I have chosen to dedicate this space to an article about the United States... The nation where I grew up (arguably), dreamed my first dreams, and have lived most of my life. A country often regarded as the "Leader Of All Nations," and the "Land Of Opportunity." My grandfather came to this country from Russia expecting to find the streets paved with gold.

At this moment, the United States is a nation at the crossroads, and is exhibiting an increasing dichotomy between its celebrated "American Way," and the harsh realities of 1) how it is now perceived by its own population, and 2) how it is now regarded by the rest of the world. The US is going through a trying period of very painful introspection and intense scrutiny by the other nations which inhabit its neighborhood on the planet.

For the US, these are critical times which demand critical choices...both by those of us who make our geological homes here, and by those of us who are outside of its physical borders. Troubled times create great opportunities for intelligent, enterprising individuals, as well as for pirates, unimpeded by conscience.

Whichever category that you have chosen to occupy, I present you with some information. Each of us has: Things to ponder. Plans to make. Actions to take.

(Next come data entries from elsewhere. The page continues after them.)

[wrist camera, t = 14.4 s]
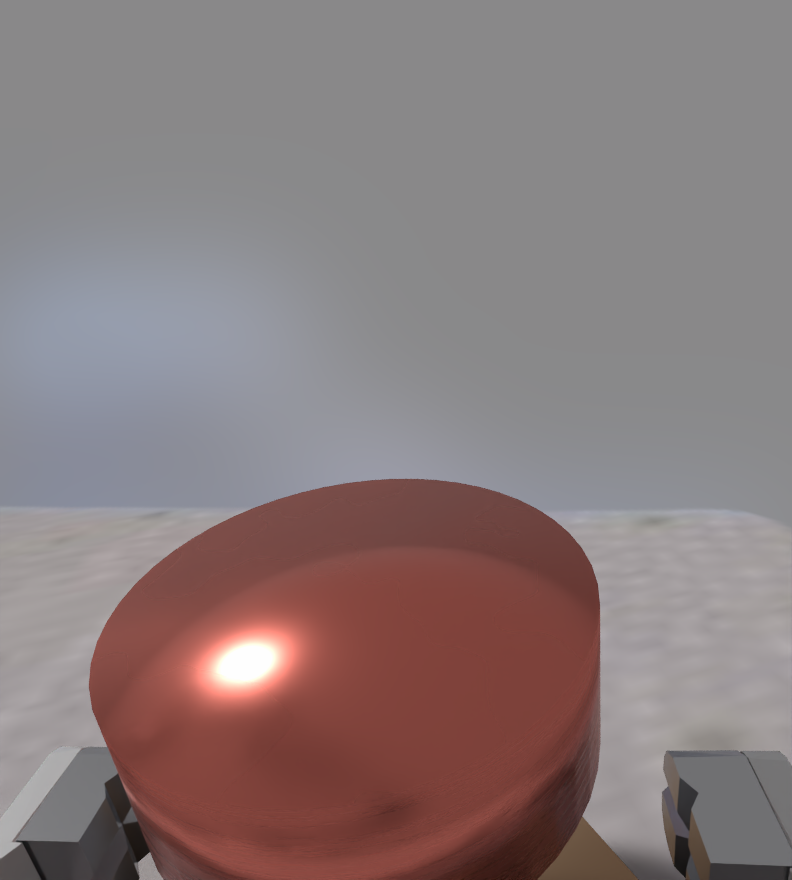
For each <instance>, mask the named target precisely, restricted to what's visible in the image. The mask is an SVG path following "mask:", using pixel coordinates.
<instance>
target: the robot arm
mask: <svg viewBox="0 0 792 880" xmlns="http://www.w3.org/2000/svg"><path fill="white" fill-rule="evenodd" d="M663 770H664V773H665V776H666V779H667V782H668V787H667V788H666V789H665V790H664V791H663V792H662V813H663V821H664V830H665V834H666V838H667V843H668V847H669V851H670V854H671V857H672V861H673V864H674V867H675V868H676V869H677V870H678V871H679V872H680V873H681V874H682V875H683V876H684V877H685V878H686V880H792V766H791V764H790V762H789V761H788V759H787V757H785V756H784V755H783V754H782V753H781V752H780V751H740V752H739V751H737V750H716V751H666V754H665V756H664V766H663ZM149 852H150V850H149V848H148V846H147V843H146V841H145V838H144V836H143V833H142V831H141V828H140V826H139V823H138V821H137V818H136V816H135V814H134V811H133V809H132V806H131V804H130V801H129V799H128V796H127V794H126V791H125V789H124V786H123V784H122V781H121V779H120V777H119V774H118V772H117V769H116V767H115V764H114V762H113V759H112V757H111V754H110V752H109V749H108V747H69V746H61V747H59V748H58V749H56V750H54V751H53V752H51V753H50V754H49V755H48V757H47V758H46V759H45V761H44V762H43V763H42V764H41V766H40V767H39V768H38V770H37V771H36V772H35V774H34V775H33V776H32V778H31V779H30V780H29V782H28V783H27V784H26V785H25V787H24V788H23V789H22V791H21V792H20V793H19V795H18V796H17V797H16V799H15V800H14V801H13V802H12V804H11V805H10V806H9V808H8V809H7V810H6V812H5V813H4V814H3V816H2V817H1V818H0V880H139V869H138V862H139V861H140V860H141V859H142V858H143V857H145V856H146V855H147V854H148V853H149Z"/></svg>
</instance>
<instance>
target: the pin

We must do our thinking with the understanding that even the process of our observation, or even our inaction, will have an effect on the circumstances. Remember the Heisenberg Uncertainty Principle? Whether we idly wait or act decisively and precipitously, our personal circumstances will be changed because of our choices. My favorite example is the case of the "ultimate conservative," who leaves his currency in his house safe while he "waits for things to stabilize." This poor fellow (probably living in Arkansas) is losing money daily, while he waits for stability -- and stability, despite its definition, is always temporary. There are actions to take, regardless of instability. We must hedge against domestic inflation, the declining value of the US Dollar, and the tempestuous credit markets. If the world is changing and we choose to hold still, we are being moved anyway.


Because economies move in waves and cycles, at which point are we on the curve? What will the amplitude of the cycle be? How long will the cycle last? [We Economists like to quietly guess, and then cook up an explanation after the fact].

How do we best incorporate some form of "Chaos Cushioning" into all of our planning.? We must chart a course, but we must constantly monitor it, and be prepared to engage in evasive maneuvers. The whole notion of "Steady State" is a temporal illusion.

How do we avoid the very Human instinctual protection of denial, and dispassionately accept reality and the challenge of change? Our long-held beliefs, if proven unfounded, serve only to hinder and encumber us.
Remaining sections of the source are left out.